Take the data below and extract the lines from the one with "Trau Sinh Co: 25500000 -> 80000000" to the one with "бутерброд: хлеб пшеничный", inclusive, exactly as written.

> [ENTRIES PROVIDED]
..............................

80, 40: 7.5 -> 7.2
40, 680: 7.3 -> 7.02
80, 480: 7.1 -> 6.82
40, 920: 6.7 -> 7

..............................

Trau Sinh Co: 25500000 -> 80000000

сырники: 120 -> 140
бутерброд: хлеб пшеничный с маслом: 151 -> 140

..............................

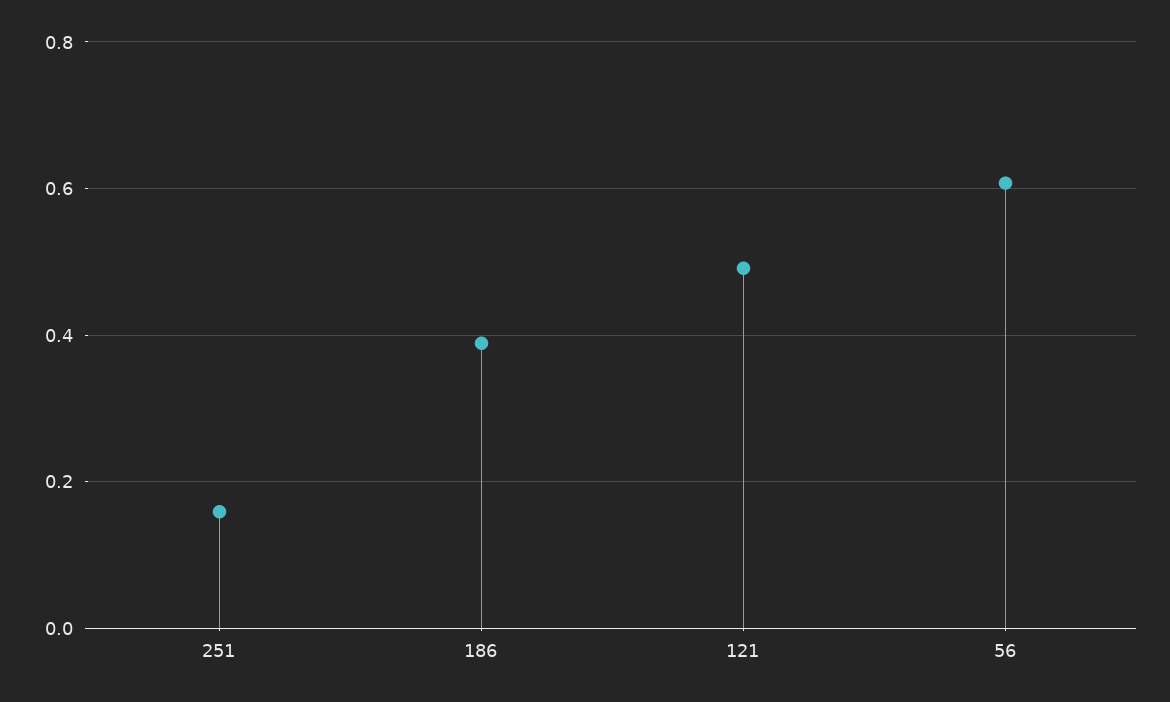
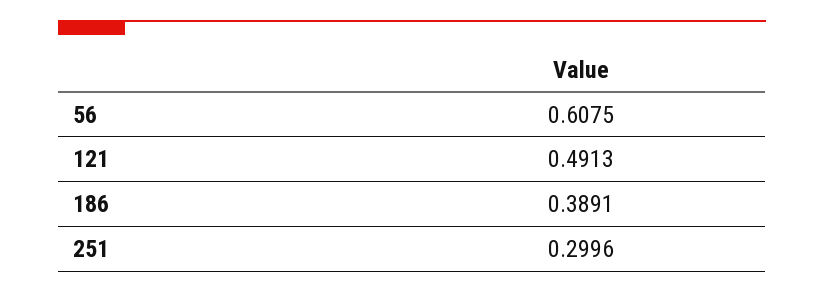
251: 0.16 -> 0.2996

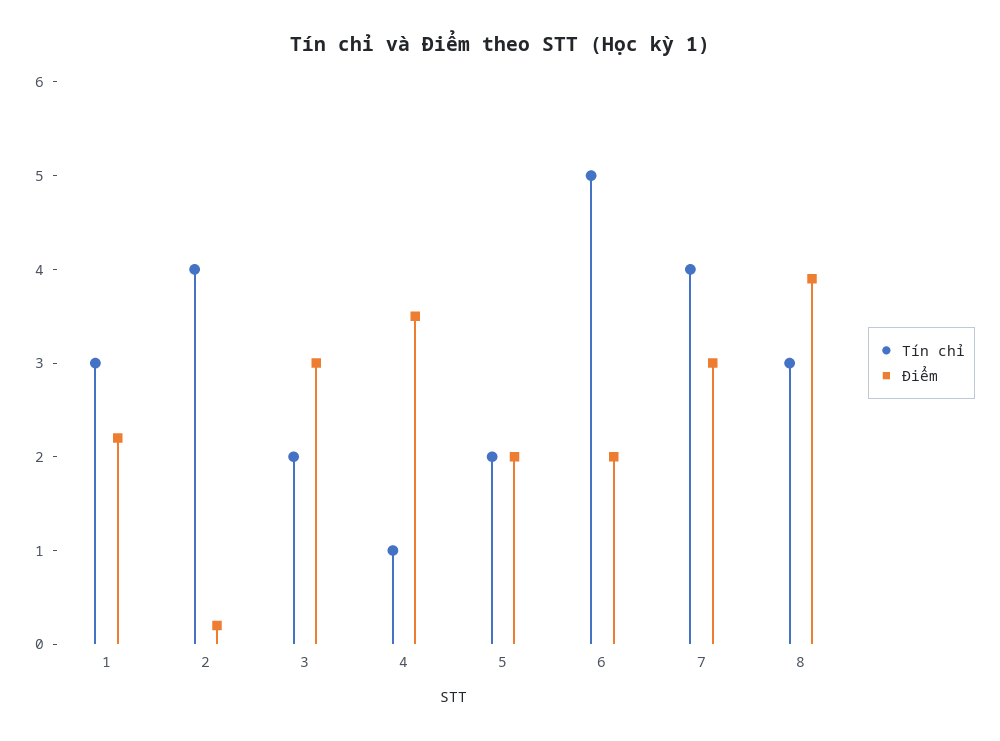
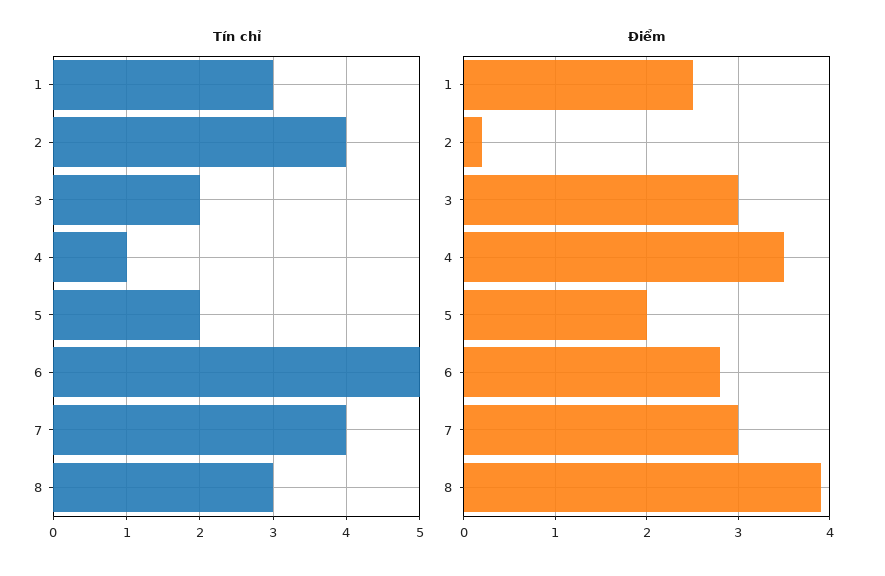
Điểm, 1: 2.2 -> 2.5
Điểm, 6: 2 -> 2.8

..............................

> [PROBLEM SOLUTION]
Trau Sinh Co: 25500000 -> 80000000

сырники: 120 -> 140
бутерброд: хлеб пшеничный с маслом: 151 -> 140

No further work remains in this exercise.